Lafayette Films/Passion Pictures—Lafayette Films/Passion Pictures
By Cady Lang
August 18, 2017

As one of the most successful pop artists of all time, Whitney Houston was — and continues to be — one of the world’s most beloved voices. But her musical legacy has also been clouded by her personal struggles and tragic death at the age of 48 in 2012, chapters of her story that are explored in the new documentary Whitney: Can I Be Me.

Helmed by Rudi Dolezal and BAFTA winner Nick Broomfield — who delved into the untimely death of another iconic musician, Kurt Cobain, in the 1998 film Kurt & Courtney — the documentary is an in-depth look at the private life of a cultural icon. It crafts a heartbreaking narrative through found footage, including never-before-seen interviews, performances and clips that address everything from her intimate relationship with best friend Robyn Crawford to her tumultuous marriage to Bobby Brown.

As it opens in theaters on Aug. 18, and ahead of its Showtime debut on Aug. 25, here are the aspects of Houston’s story onto which Can I Be Me shines a light.

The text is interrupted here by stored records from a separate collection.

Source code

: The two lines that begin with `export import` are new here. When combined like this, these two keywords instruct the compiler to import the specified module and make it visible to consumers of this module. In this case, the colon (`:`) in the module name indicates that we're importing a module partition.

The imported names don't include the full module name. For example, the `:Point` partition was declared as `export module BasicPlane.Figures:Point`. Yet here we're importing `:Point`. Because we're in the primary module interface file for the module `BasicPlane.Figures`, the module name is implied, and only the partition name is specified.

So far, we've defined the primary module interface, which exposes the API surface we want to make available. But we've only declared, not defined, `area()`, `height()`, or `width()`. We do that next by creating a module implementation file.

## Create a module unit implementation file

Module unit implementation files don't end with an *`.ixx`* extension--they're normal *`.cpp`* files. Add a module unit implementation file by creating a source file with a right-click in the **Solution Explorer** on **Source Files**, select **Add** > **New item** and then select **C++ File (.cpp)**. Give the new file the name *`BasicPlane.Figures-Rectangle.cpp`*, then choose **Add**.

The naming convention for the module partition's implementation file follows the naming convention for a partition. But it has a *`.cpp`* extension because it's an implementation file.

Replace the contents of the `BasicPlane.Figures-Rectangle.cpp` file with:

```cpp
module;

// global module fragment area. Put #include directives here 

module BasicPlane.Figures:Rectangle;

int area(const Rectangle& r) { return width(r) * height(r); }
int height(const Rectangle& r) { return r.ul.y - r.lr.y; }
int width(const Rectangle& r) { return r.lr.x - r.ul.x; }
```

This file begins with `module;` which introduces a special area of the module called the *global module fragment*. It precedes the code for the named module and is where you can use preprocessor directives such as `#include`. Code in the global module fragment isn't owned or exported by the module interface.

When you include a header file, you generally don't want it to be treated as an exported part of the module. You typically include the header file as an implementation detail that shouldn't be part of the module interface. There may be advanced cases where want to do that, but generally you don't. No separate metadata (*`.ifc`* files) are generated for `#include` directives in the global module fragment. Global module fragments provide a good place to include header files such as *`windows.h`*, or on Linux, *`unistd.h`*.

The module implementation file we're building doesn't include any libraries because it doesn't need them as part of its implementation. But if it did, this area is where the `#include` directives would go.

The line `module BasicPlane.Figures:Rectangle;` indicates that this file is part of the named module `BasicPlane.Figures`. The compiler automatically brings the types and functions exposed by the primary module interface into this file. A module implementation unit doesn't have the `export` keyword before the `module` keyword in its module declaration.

Houston’s commercial success came at a personal price.

The documentary’s title speaks to the struggle Houston fought her whole life between her public persona and her true self. She was groomed from an early age to be marketable to white mainstream consumers, an endeavor spearheaded by her mother Cissy Houston and the producer Clive Davis, who discovered Houston as a teenager and helped catapult her to meteoric pop stardom. But the musical choices and respectability politics that catapulted her to mainstream success also backfired by making her less palatable to black audiences. In the late 1980s, for exmple, she was booed during the Soul Train Awards, with some audience members calling her “Whitey” instead of Whitney.

The film also focuses on how Houston’s success supported the livelihoods of many of her friends and family, with the singer choosing to work even to the detriment to her own health and well-being, especially as she became heavily addicted to drugs and alcohol. Her longtime bodyguard David Roberts, who was somewhat of an inspiration for her film The Bodyguard, insinuates in the film that the personal interests of the friends and family that she employed sometimes took precedent over her own welfare and sobriety.

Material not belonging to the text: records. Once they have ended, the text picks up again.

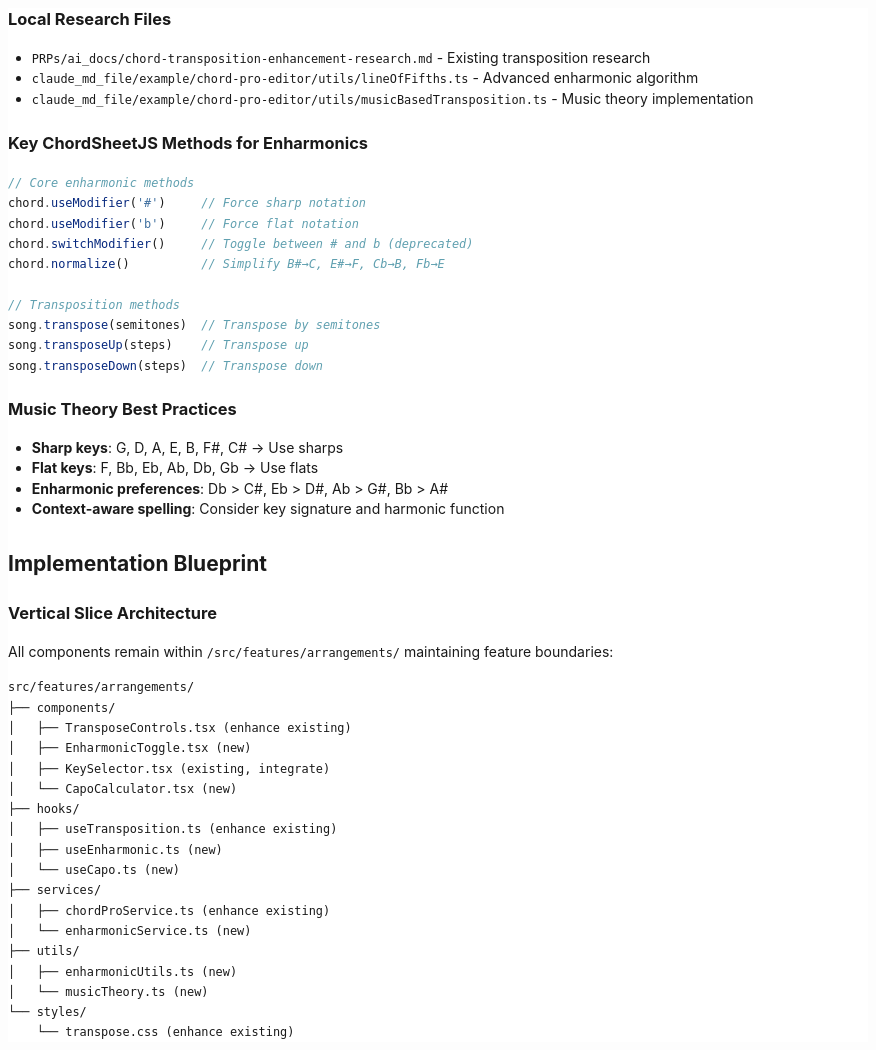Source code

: ### Local Research Files
- `PRPs/ai_docs/chord-transposition-enhancement-research.md` - Existing transposition research
- `claude_md_file/example/chord-pro-editor/utils/lineOfFifths.ts` - Advanced enharmonic algorithm
- `claude_md_file/example/chord-pro-editor/utils/musicBasedTransposition.ts` - Music theory implementation

### Key ChordSheetJS Methods for Enharmonics
```javascript
// Core enharmonic methods
chord.useModifier('#')     // Force sharp notation
chord.useModifier('b')     // Force flat notation  
chord.switchModifier()     // Toggle between # and b (deprecated)
chord.normalize()          // Simplify B#→C, E#→F, Cb→B, Fb→E

// Transposition methods
song.transpose(semitones)  // Transpose by semitones
song.transposeUp(steps)    // Transpose up
song.transposeDown(steps)  // Transpose down
```

### Music Theory Best Practices
- **Sharp keys**: G, D, A, E, B, F#, C# → Use sharps
- **Flat keys**: F, Bb, Eb, Ab, Db, Gb → Use flats
- **Enharmonic preferences**: Db > C#, Eb > D#, Ab > G#, Bb > A#
- **Context-aware spelling**: Consider key signature and harmonic function

## Implementation Blueprint

### Vertical Slice Architecture
All components remain within `/src/features/arrangements/` maintaining feature boundaries:

```
src/features/arrangements/
├── components/
│   ├── TransposeControls.tsx (enhance existing)
│   ├── EnharmonicToggle.tsx (new)
│   ├── KeySelector.tsx (existing, integrate)
│   └── CapoCalculator.tsx (new)
├── hooks/
│   ├── useTransposition.ts (enhance existing)
│   ├── useEnharmonic.ts (new)
│   └── useCapo.ts (new)
├── services/
│   ├── chordProService.ts (enhance existing)
│   └── enharmonicService.ts (new)
├── utils/
│   ├── enharmonicUtils.ts (new)
│   └── musicTheory.ts (new)
└── styles/
    └── transpose.css (enhance existing)
```
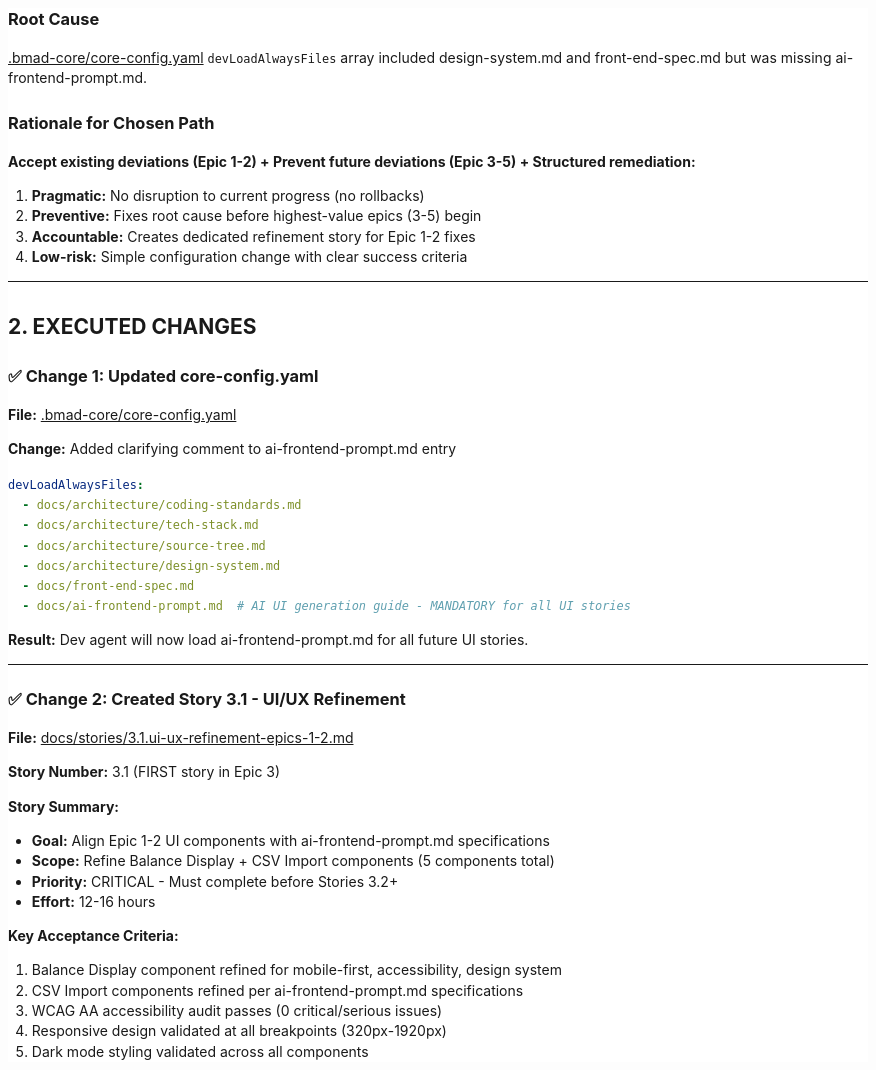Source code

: ### Root Cause

[.bmad-core/core-config.yaml](../.bmad-core/core-config.yaml#L16-L22) `devLoadAlwaysFiles` array included design-system.md and front-end-spec.md but was missing ai-frontend-prompt.md.

### Rationale for Chosen Path

**Accept existing deviations (Epic 1-2) + Prevent future deviations (Epic 3-5) + Structured remediation:**
1. **Pragmatic:** No disruption to current progress (no rollbacks)
2. **Preventive:** Fixes root cause before highest-value epics (3-5) begin
3. **Accountable:** Creates dedicated refinement story for Epic 1-2 fixes
4. **Low-risk:** Simple configuration change with clear success criteria

---

## 2. EXECUTED CHANGES

### ✅ Change 1: Updated core-config.yaml

**File:** [.bmad-core/core-config.yaml](../.bmad-core/core-config.yaml)

**Change:** Added clarifying comment to ai-frontend-prompt.md entry

```yaml
devLoadAlwaysFiles:
  - docs/architecture/coding-standards.md
  - docs/architecture/tech-stack.md
  - docs/architecture/source-tree.md
  - docs/architecture/design-system.md
  - docs/front-end-spec.md
  - docs/ai-frontend-prompt.md  # AI UI generation guide - MANDATORY for all UI stories
```

**Result:** Dev agent will now load ai-frontend-prompt.md for all future UI stories.

---

### ✅ Change 2: Created Story 3.1 - UI/UX Refinement

**File:** [docs/stories/3.1.ui-ux-refinement-epics-1-2.md](../docs/stories/3.1.ui-ux-refinement-epics-1-2.md)

**Story Number:** 3.1 (FIRST story in Epic 3)

**Story Summary:**
- **Goal:** Align Epic 1-2 UI components with ai-frontend-prompt.md specifications
- **Scope:** Refine Balance Display + CSV Import components (5 components total)
- **Priority:** CRITICAL - Must complete before Stories 3.2+
- **Effort:** 12-16 hours

**Key Acceptance Criteria:**
1. Balance Display component refined for mobile-first, accessibility, design system
2. CSV Import components refined per ai-frontend-prompt.md specifications
3. WCAG AA accessibility audit passes (0 critical/serious issues)
4. Responsive design validated at all breakpoints (320px-1920px)
5. Dark mode styling validated across all components
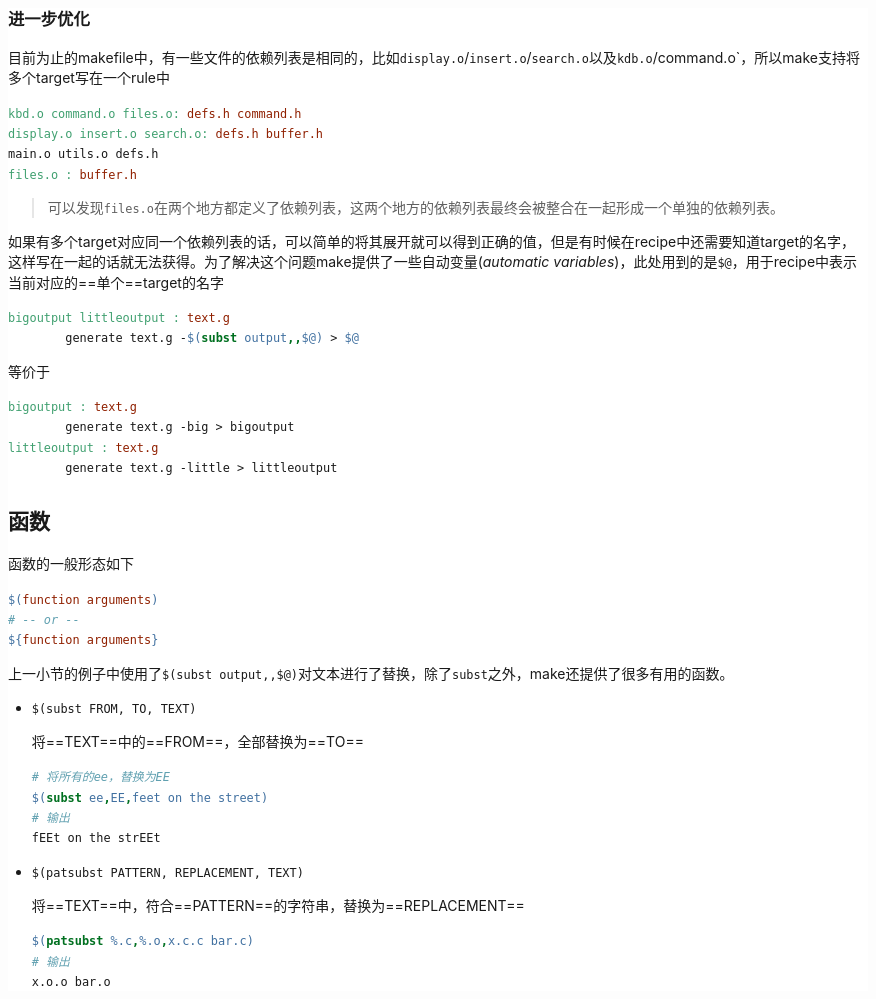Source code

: ### 进一步优化

目前为止的makefile中，有一些文件的依赖列表是相同的，比如`display.o`/`insert.o`/`search.o`以及`kdb.o`/command.o`，所以make支持将多个target写在一个rule中

```makefile
kbd.o command.o files.o: defs.h command.h
display.o insert.o search.o: defs.h buffer.h
main.o utils.o defs.h
files.o : buffer.h
```

> 可以发现`files.o`在两个地方都定义了依赖列表，这两个地方的依赖列表最终会被整合在一起形成一个单独的依赖列表。

如果有多个target对应同一个依赖列表的话，可以简单的将其展开就可以得到正确的值，但是有时候在recipe中还需要知道target的名字，这样写在一起的话就无法获得。为了解决这个问题make提供了一些自动变量(*automatic variables*)，此处用到的是`$@`，用于recipe中表示当前对应的==单个==target的名字

```makefile
bigoutput littleoutput : text.g
        generate text.g -$(subst output,,$@) > $@
```

等价于

```makefile
bigoutput : text.g
        generate text.g -big > bigoutput
littleoutput : text.g
        generate text.g -little > littleoutput
```

## 函数

函数的一般形态如下

```makefile
$(function arguments)
# -- or --
${function arguments}
```

上一小节的例子中使用了`$(subst output,,$@)`对文本进行了替换，除了`subst`之外，make还提供了很多有用的函数。

- `$(subst FROM, TO, TEXT)` 

  将==TEXT==中的==FROM==，全部替换为==TO==

  ```makefile
  # 将所有的ee，替换为EE
  $(subst ee,EE,feet on the street) 
  # 输出
  fEEt on the strEEt
  ```

- `$(patsubst PATTERN, REPLACEMENT, TEXT)`

  将==TEXT==中，符合==PATTERN==的字符串，替换为==REPLACEMENT==

  ```makefile
  $(patsubst %.c,%.o,x.c.c bar.c)
  # 输出
  x.o.o bar.o
  ```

She had an incredibly intimate relationship with her friend Robyn Crawford — of which some of her inner circle disapproved.

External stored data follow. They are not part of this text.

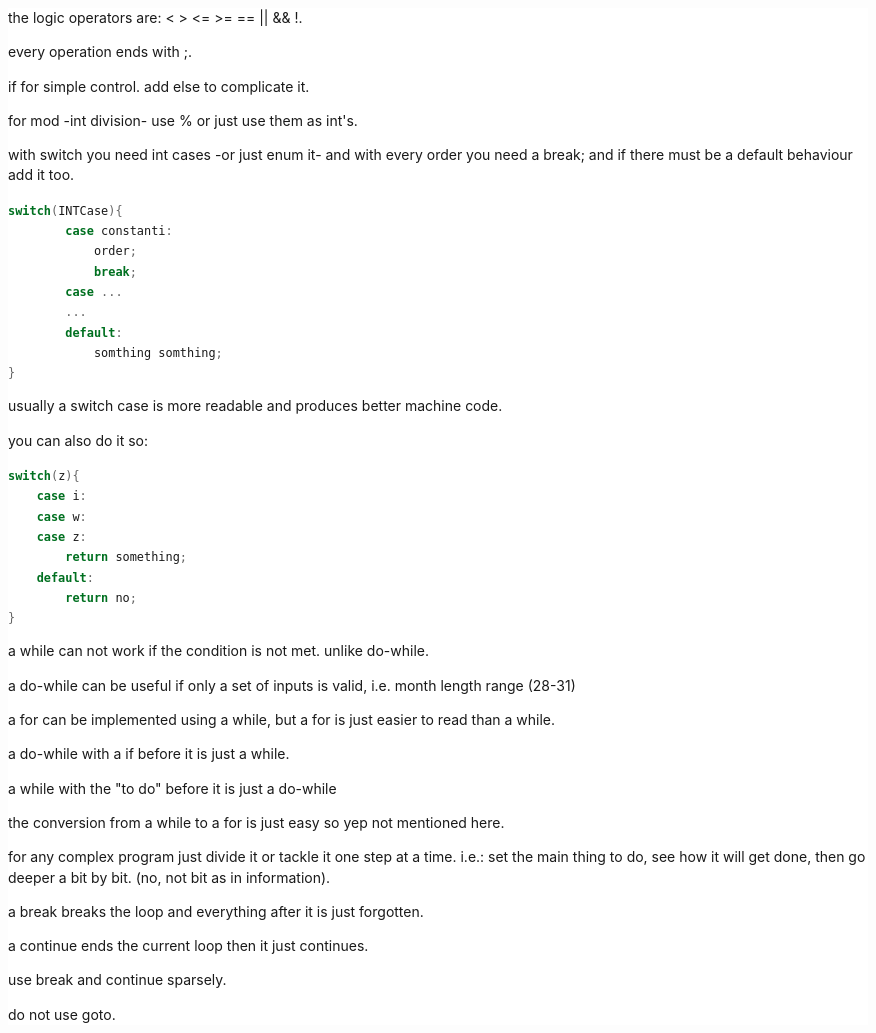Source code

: the logic operators are: < > <= >= == || && !.

every operation ends with ;.

if for simple control. add else to complicate it.

for mod -int division- use % or just use them as int's.

with switch you need int cases -or just enum it- and with every order you need a break; and if there must be a default behaviour add it too. 

```c
switch(INTCase){
		case constanti:
			order;
			break;
		case ...
		...
		default:
			somthing somthing;
}
```

usually a switch case is more readable and produces better machine code.

you can also do it so:

```c
switch(z){
	case i:
	case w:
	case z:
		return something;
	default: 
		return no;
}
```

a while can not work if the condition is not met. unlike do-while.

a do-while can be useful if only a set of inputs is valid, i.e. month length range (28-31)

a for can be implemented using a while, but a for is just easier to read than a while.

a do-while with a if before it is just a while.

a while with the "to do" before it is just a do-while

the conversion from a while to a for is just easy so yep not mentioned here.

for any complex program just divide it or tackle it one step at a time. i.e.: set the main thing to do, see how it will get done, then go deeper a bit by bit. (no, not bit as in information).

a break breaks the loop and everything after it is just forgotten.

a continue ends the current loop then it just continues.

use break and continue sparsely.

do not use goto.
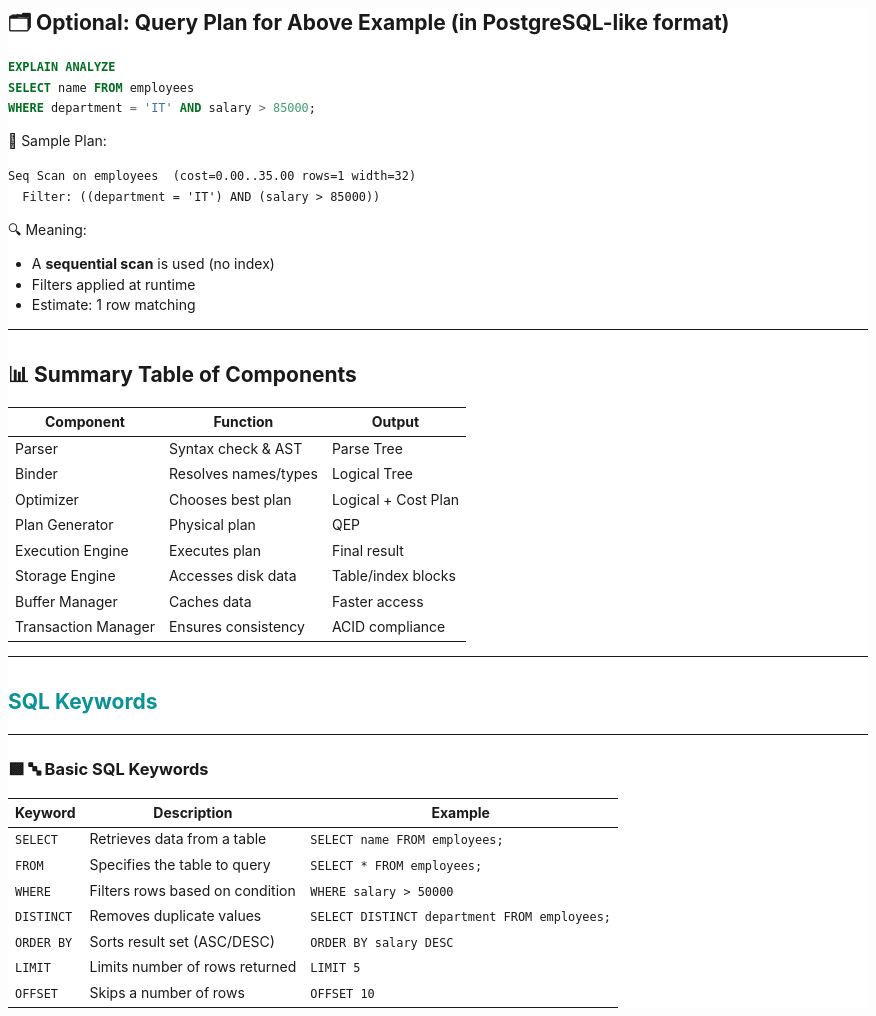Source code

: 
## 🗂️ Optional: Query Plan for Above Example (in PostgreSQL-like format)

```sql
EXPLAIN ANALYZE
SELECT name FROM employees
WHERE department = 'IT' AND salary > 85000;
```

📄 Sample Plan:

```
Seq Scan on employees  (cost=0.00..35.00 rows=1 width=32)
  Filter: ((department = 'IT') AND (salary > 85000))
```

🔍 Meaning:

- A **sequential scan** is used (no index)
- Filters applied at runtime
- Estimate: 1 row matching

---

## 📊 Summary Table of Components

| Component           | Function             | Output              |
| ------------------- | -------------------- | ------------------- |
| Parser              | Syntax check & AST   | Parse Tree          |
| Binder              | Resolves names/types | Logical Tree        |
| Optimizer           | Chooses best plan    | Logical + Cost Plan |
| Plan Generator      | Physical plan        | QEP                 |
| Execution Engine    | Executes plan        | Final result        |
| Storage Engine      | Accesses disk data   | Table/index blocks  |
| Buffer Manager      | Caches data          | Faster access       |
| Transaction Manager | Ensures consistency  | ACID compliance     |

---

## <span style="color:#0a9396">**SQL Keywords**</span>

---

### 🟩 🔤 **Basic SQL Keywords**

| Keyword    | Description                     | Example                                      |
| ---------- | ------------------------------- | -------------------------------------------- |
| `SELECT`   | Retrieves data from a table     | `SELECT name FROM employees;`                |
| `FROM`     | Specifies the table to query    | `SELECT * FROM employees;`                   |
| `WHERE`    | Filters rows based on condition | `WHERE salary > 50000`                       |
| `DISTINCT` | Removes duplicate values        | `SELECT DISTINCT department FROM employees;` |
| `ORDER BY` | Sorts result set (ASC/DESC)     | `ORDER BY salary DESC`                       |
| `LIMIT`    | Limits number of rows returned  | `LIMIT 5`                                    |
| `OFFSET`   | Skips a number of rows          | `OFFSET 10`                                  |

Whitney’s childhood friend Robyn Crawford was one of the star’s closest confidantes. The film addresses longtime speculation about a romantic relationship between Crawford and Houston, with the latter’s stylist Ellin Lavar noting that she thought that the singer might have been bisexual. “Robyn provided a safe place for her. Robyn loved her,” Lavar says in the film. “In that, Whitney found safety and solace.” The two remained close friends until Houston started a relationship with her eventual husband Bobby Brown. Brown and Crawford did not like each other and often fought, sometimes leading to blows.

According to the singer’s former security guard Kevin Ammons, Brown was jealous of the intimate relationship Crawford and Houston shared. “[Robyn and Whitney] had a bond and Bobby Brown could never remove Robyn,” he says. “He wanted to be the man in the relationship.” While Crawford eventually parted ways with Houston after heightened tensions with Brown, Brown himself admitted that Houston had no close friends after Crawford left and that she “would probably still be alive” if Crawford had still been in her life. Brown wasn’t the only one who didn’t like Crawford; Houston’s mother Cissy disliked her as well and often advocated for her to be fired. Cissy told Oprah, in a 2013 interview, that she would have disapproved of her daughter being in a lesbian relationship.

Brown and Houston had an intense (and at times toxic) relationship.

In one of the most poignant scenes in the documentary, Brown and Houston are seen playacting scenes from What’s Love Got to Do With It in their hotel room. Although the pair are having fun impersonating Ike and Tina Turner, it’s an eerie parallel to the tumultuous nature of their own relationship. Houston’s fame and success made Brown jealous. The film paints him as emotionally abusive, trying to reduce her self-worth in order to make himself feel better.

The documentary also reveals that while Houston relied on drugs before she met Brown, Brown turned to alcohol. Once the pair got together, they began using both substances together. The film also emphasizes how much Houston tried to make their relationship work, despite their emotional duress and Brown’s womanizing, suggesting that her religious upbringing was a driving force in her wanting to make the marriage work.

Houston’s bodyguard was fired when he tried to intervene with her drug addiction.

Roberts reveals in the documentary that after the singer’s 1999 My Love Is Your Love tour, during which he witnessed the star overdose, he filed an extensive report on Houston’s drug abuse to her management — largely her family and friends— and was fired immediately. “There’s no doubt in my mind, had that report been taken seriously, Whitney and Bobbi Kristina would still be here,” he says in the movie. Roberts contends that Houston’s daughter Bobbi Kristina’s untimely death at the age of 22 in 2016 was a direct result of this approach to Houston’s drug abuse. “She never had a chance,” he says. “She came along when things were only getting worse.”